(Your task) Copy out the text of every record below word for word, leaving out the pictures.

(Given entries)
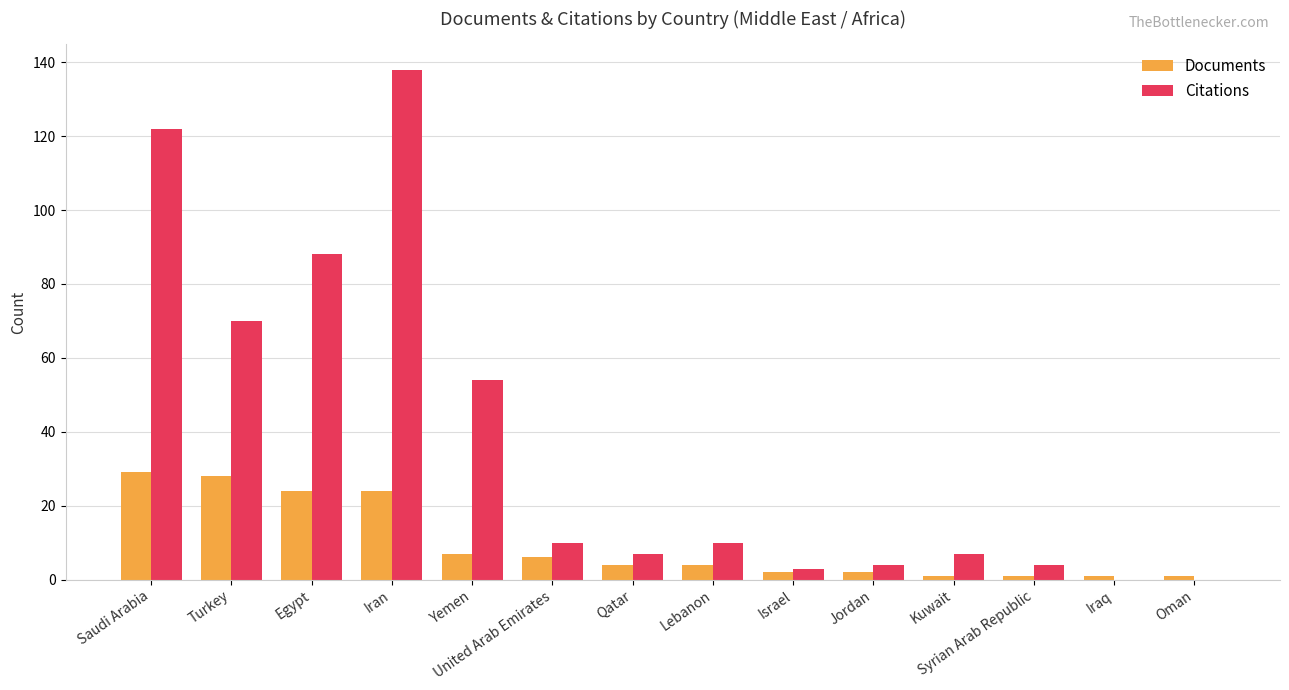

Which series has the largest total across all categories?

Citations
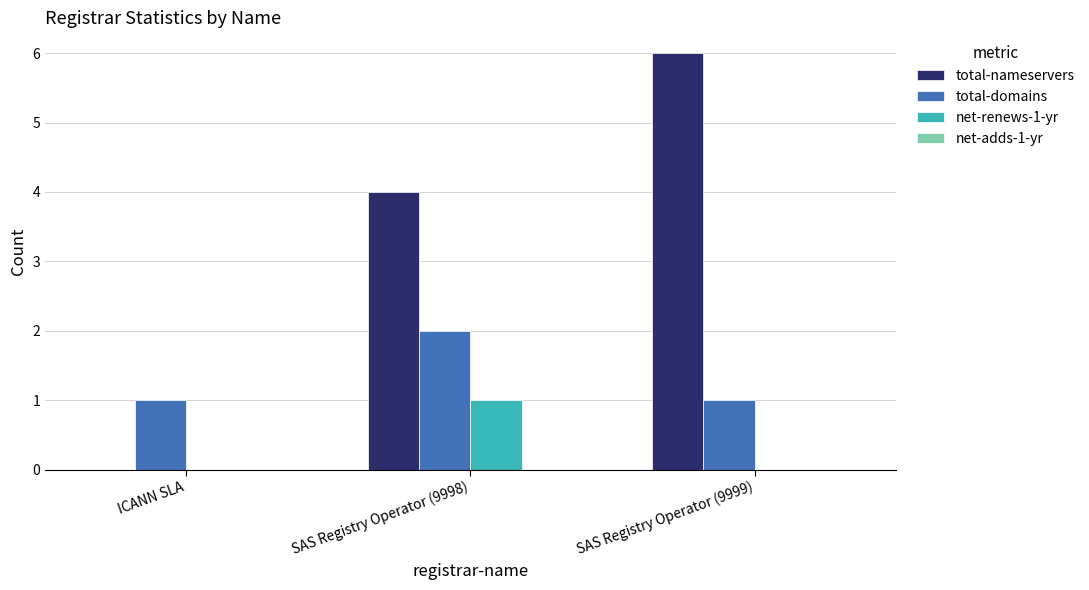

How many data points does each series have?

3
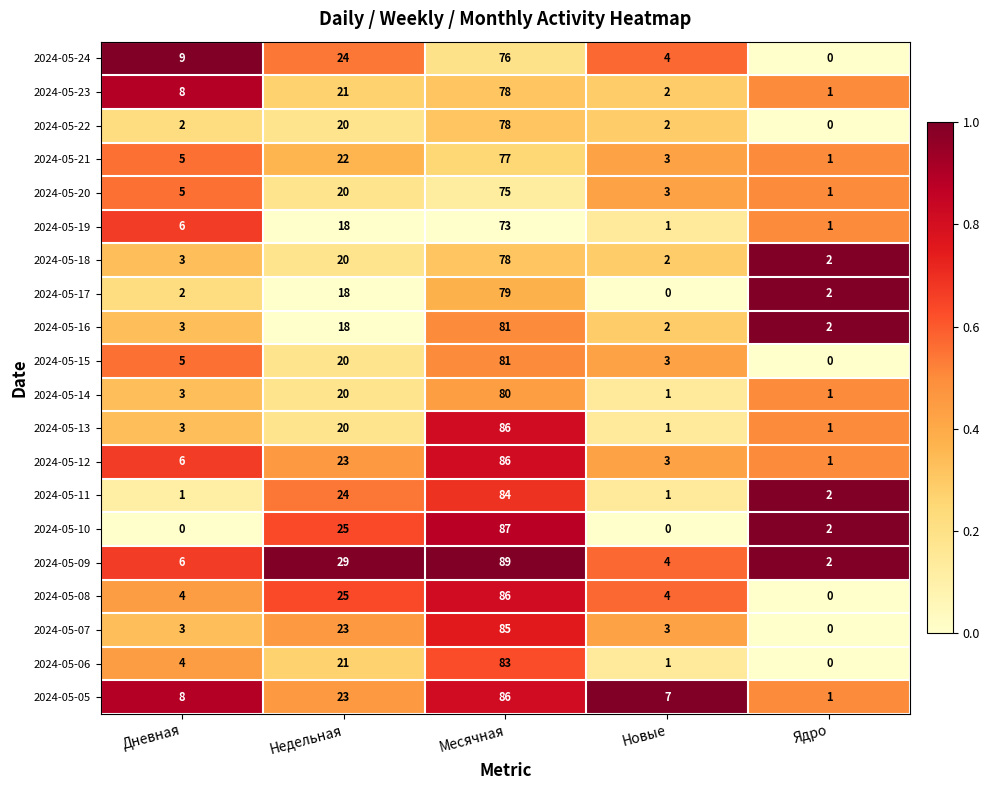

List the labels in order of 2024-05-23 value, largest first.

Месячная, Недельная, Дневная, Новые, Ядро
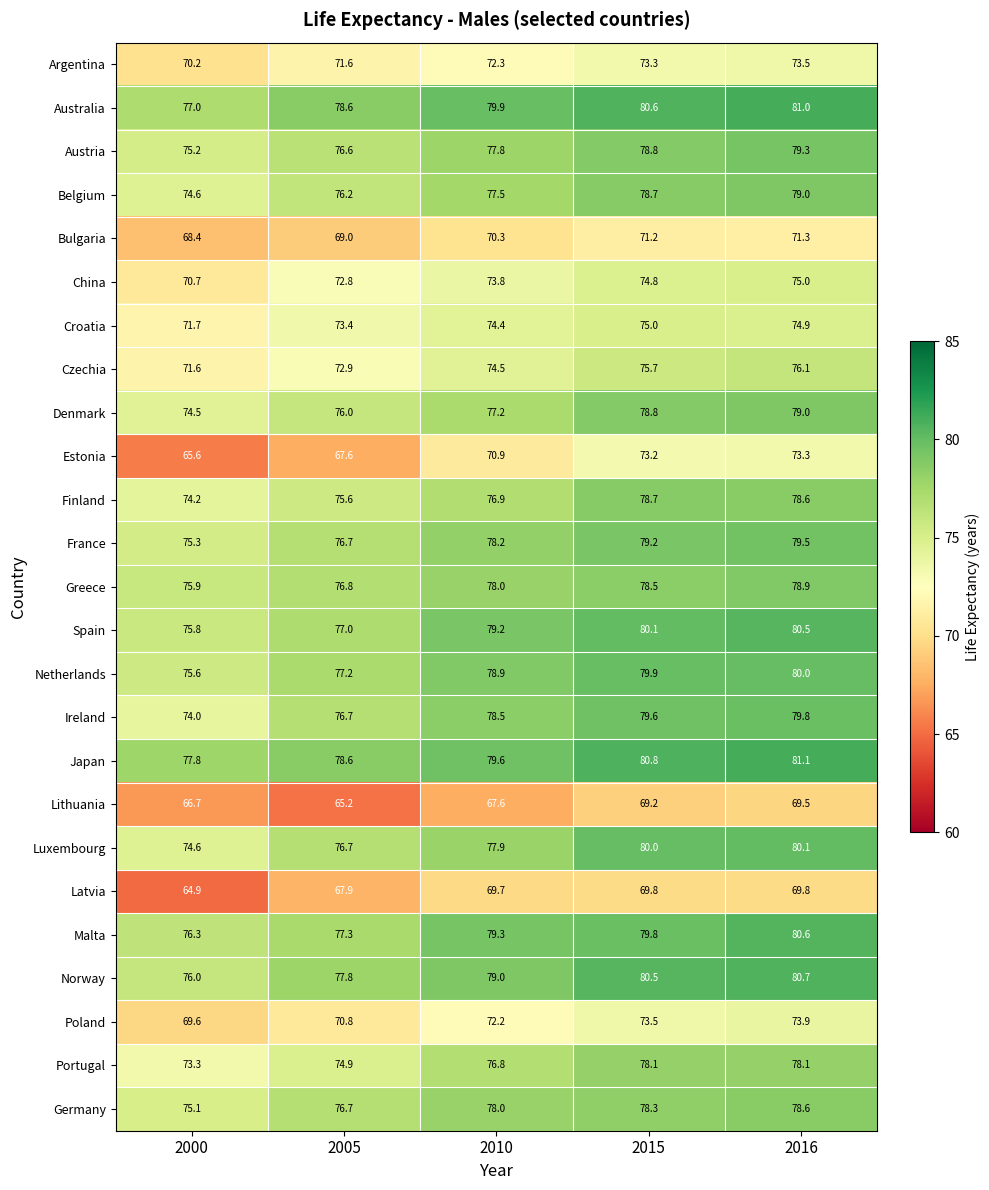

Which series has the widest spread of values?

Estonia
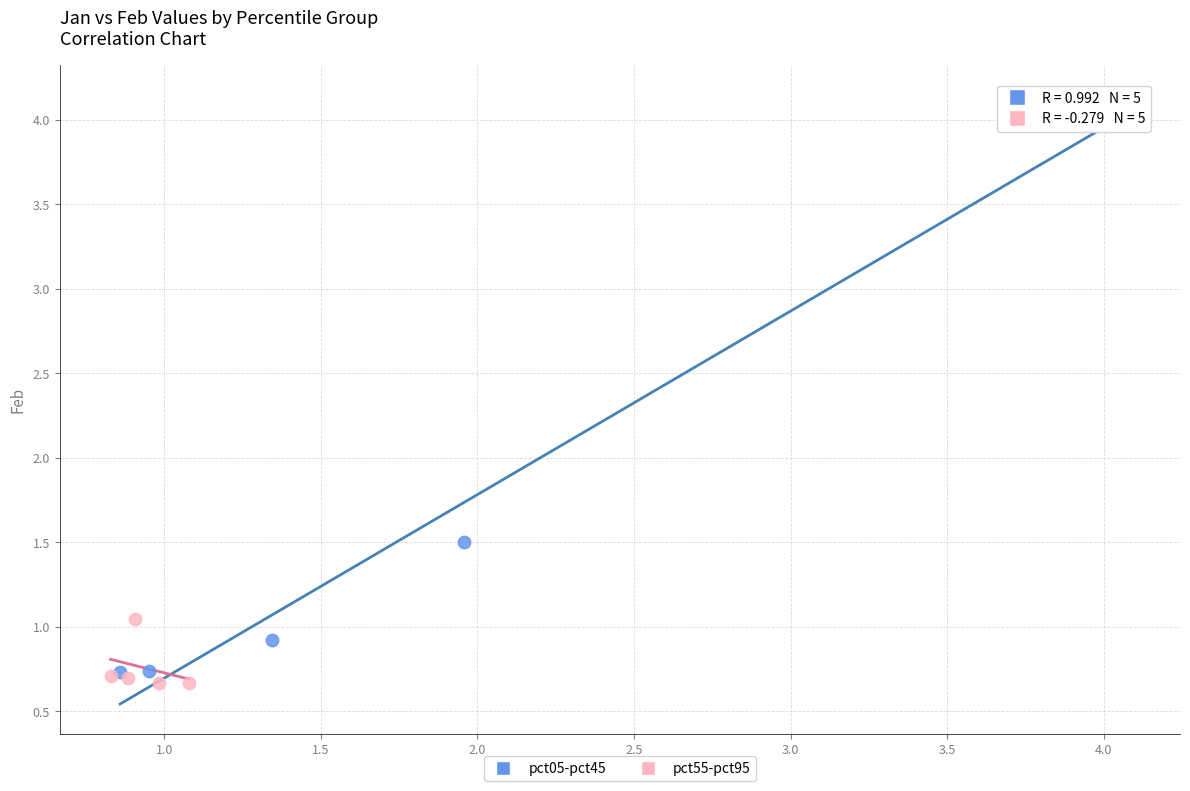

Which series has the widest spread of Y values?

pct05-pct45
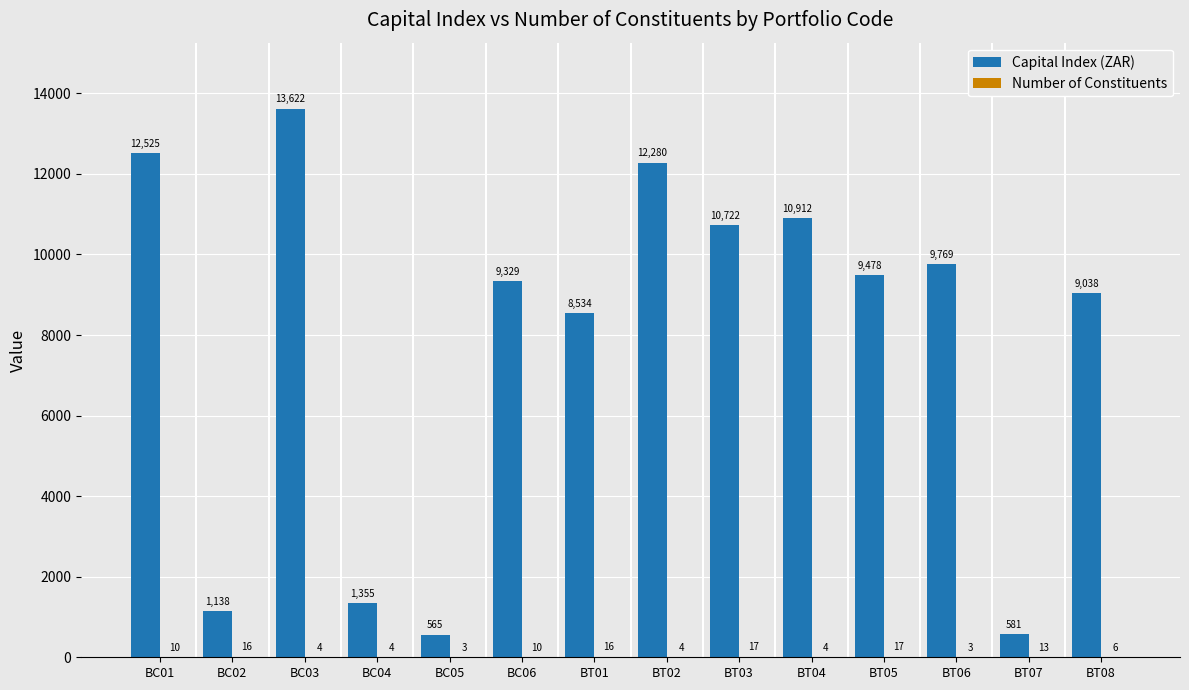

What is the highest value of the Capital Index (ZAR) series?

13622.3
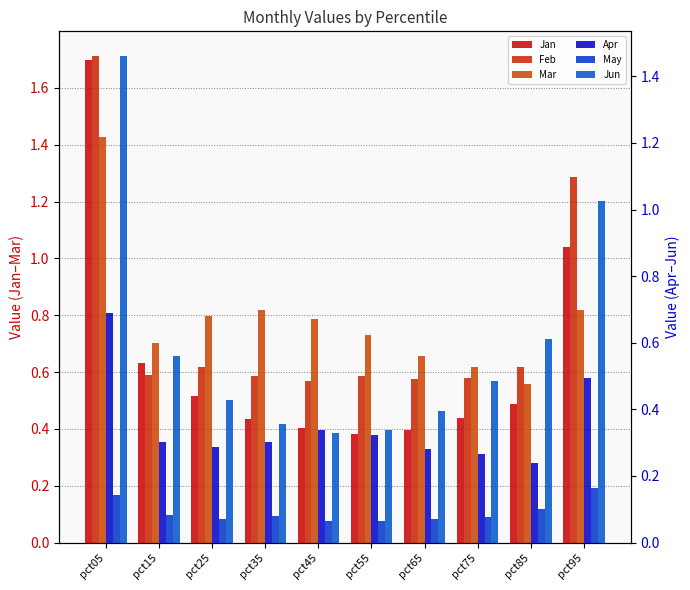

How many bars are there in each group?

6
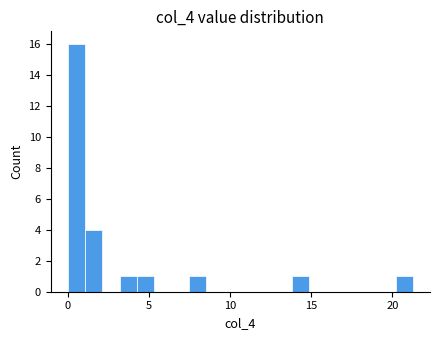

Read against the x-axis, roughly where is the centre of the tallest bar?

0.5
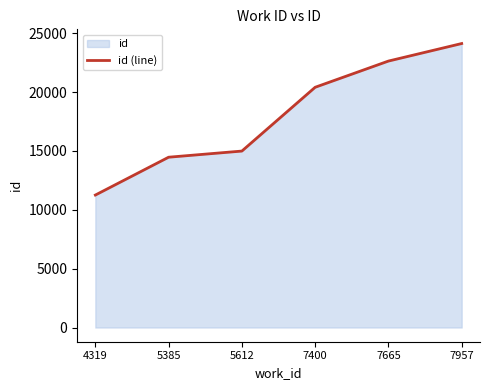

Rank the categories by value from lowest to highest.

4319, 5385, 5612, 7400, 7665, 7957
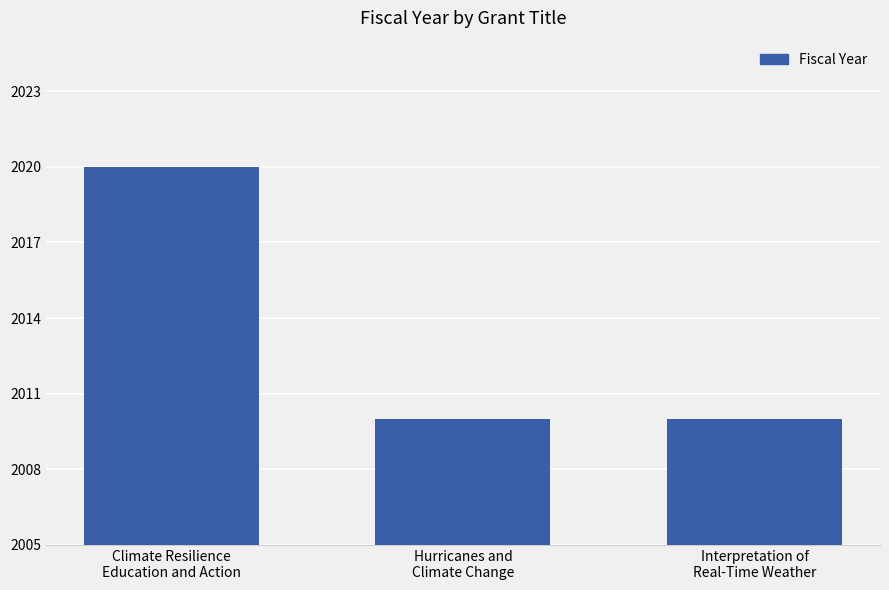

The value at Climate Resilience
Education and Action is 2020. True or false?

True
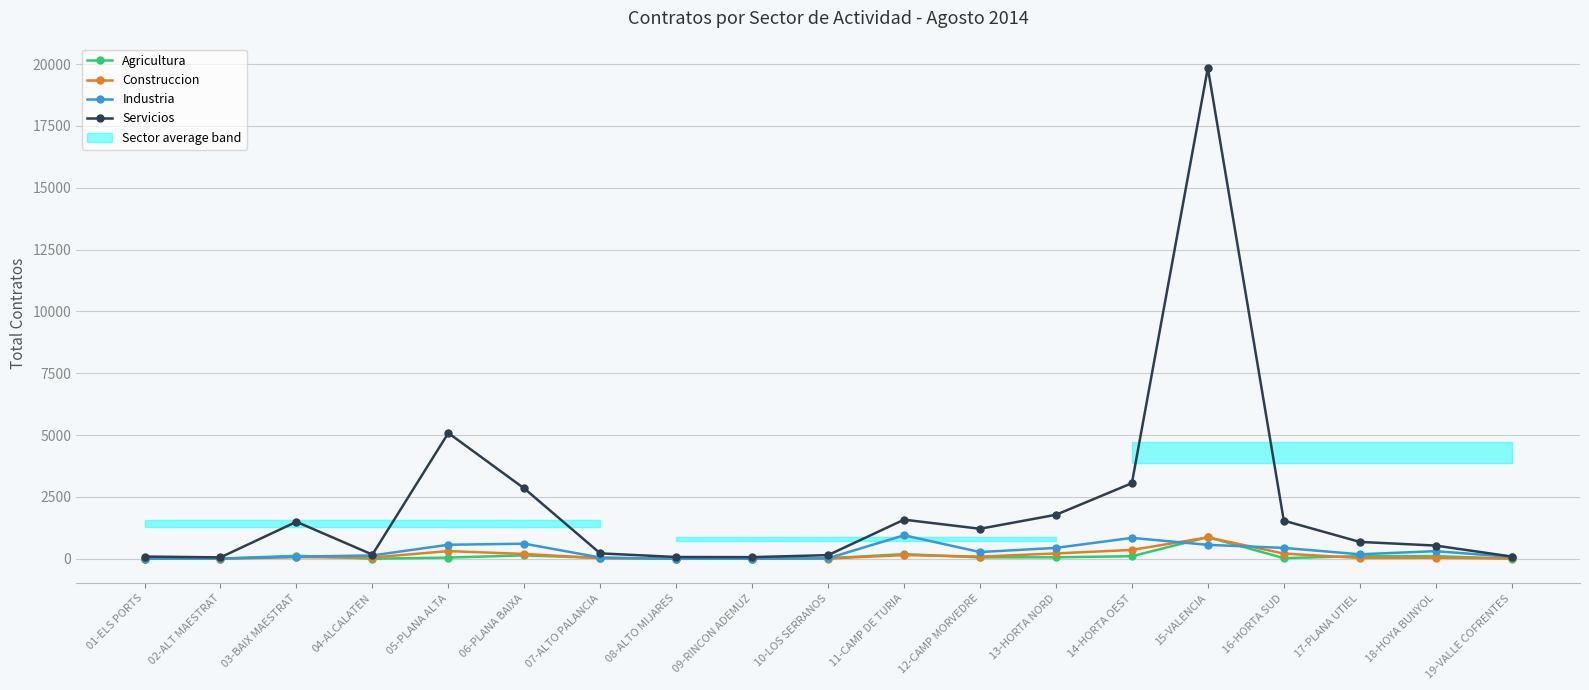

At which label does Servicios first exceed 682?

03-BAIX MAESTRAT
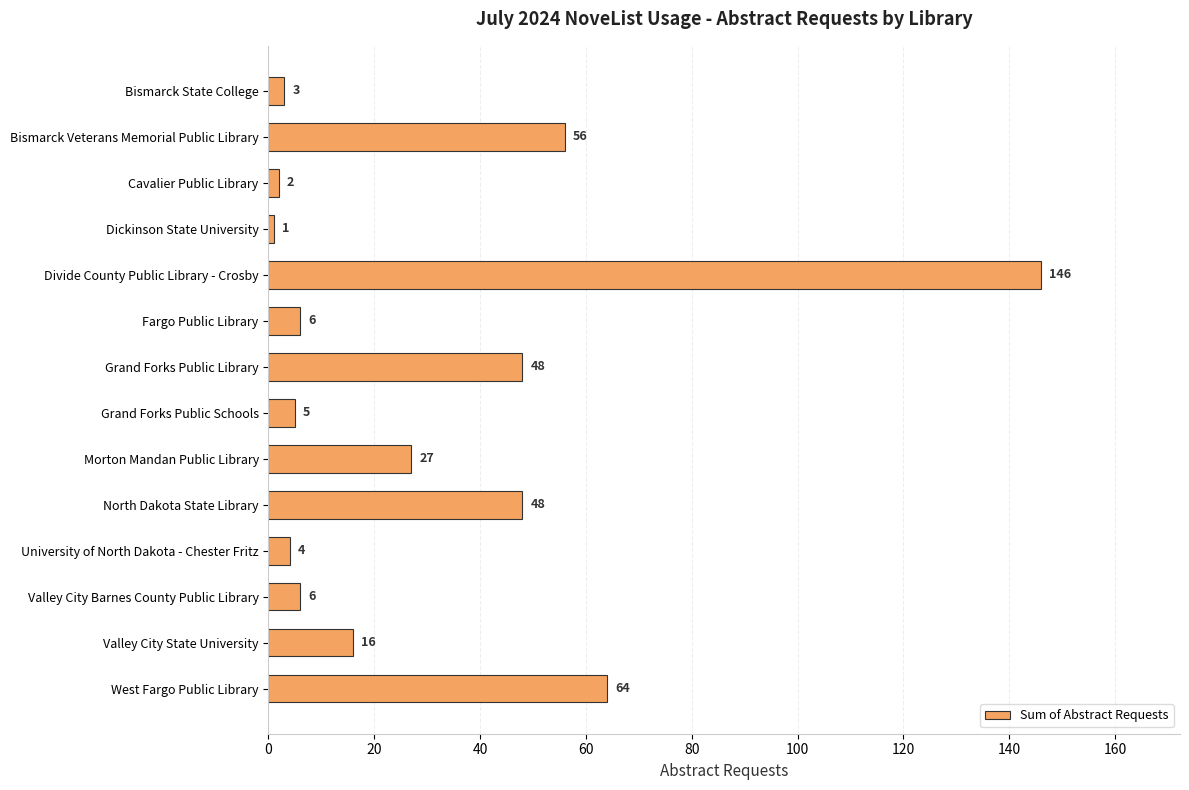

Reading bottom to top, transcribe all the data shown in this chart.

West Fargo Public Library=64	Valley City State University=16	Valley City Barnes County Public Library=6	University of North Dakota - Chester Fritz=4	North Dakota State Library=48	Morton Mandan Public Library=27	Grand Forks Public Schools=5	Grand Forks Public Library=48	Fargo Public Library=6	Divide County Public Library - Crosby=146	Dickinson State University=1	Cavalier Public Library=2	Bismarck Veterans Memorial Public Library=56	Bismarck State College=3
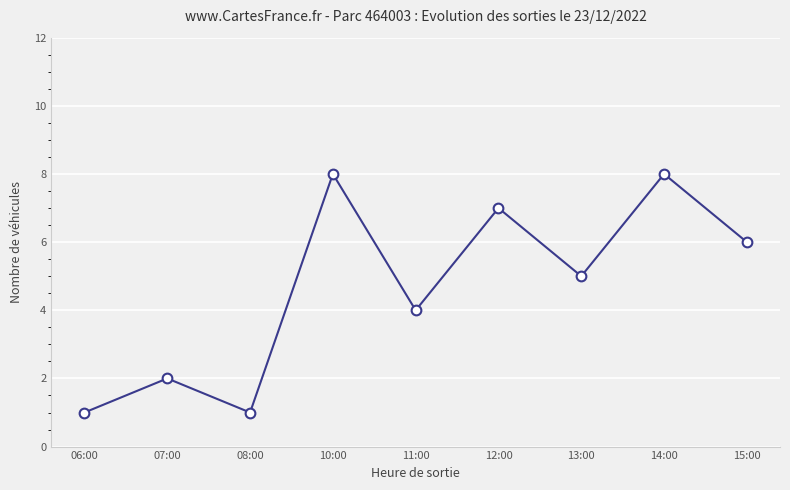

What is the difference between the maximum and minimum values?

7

(Completed task)
Which series has the largest total across all categories?

Citations

How many data points does each series have?

3

List the labels in order of 2024-05-23 value, largest first.

Месячная, Недельная, Дневная, Новые, Ядро

Which series has the widest spread of values?

Estonia

Which series has the widest spread of Y values?

pct05-pct45

What is the highest value of the Capital Index (ZAR) series?

13622.3

How many bars are there in each group?

6

Read against the x-axis, roughly where is the centre of the tallest bar?

0.5

Rank the categories by value from lowest to highest.

4319, 5385, 5612, 7400, 7665, 7957

The value at Climate Resilience
Education and Action is 2020. True or false?

True

At which label does Servicios first exceed 682?

03-BAIX MAESTRAT

Reading bottom to top, transcribe all the data shown in this chart.

West Fargo Public Library=64	Valley City State University=16	Valley City Barnes County Public Library=6	University of North Dakota - Chester Fritz=4	North Dakota State Library=48	Morton Mandan Public Library=27	Grand Forks Public Schools=5	Grand Forks Public Library=48	Fargo Public Library=6	Divide County Public Library - Crosby=146	Dickinson State University=1	Cavalier Public Library=2	Bismarck Veterans Memorial Public Library=56	Bismarck State College=3

What is the difference between the maximum and minimum values?

7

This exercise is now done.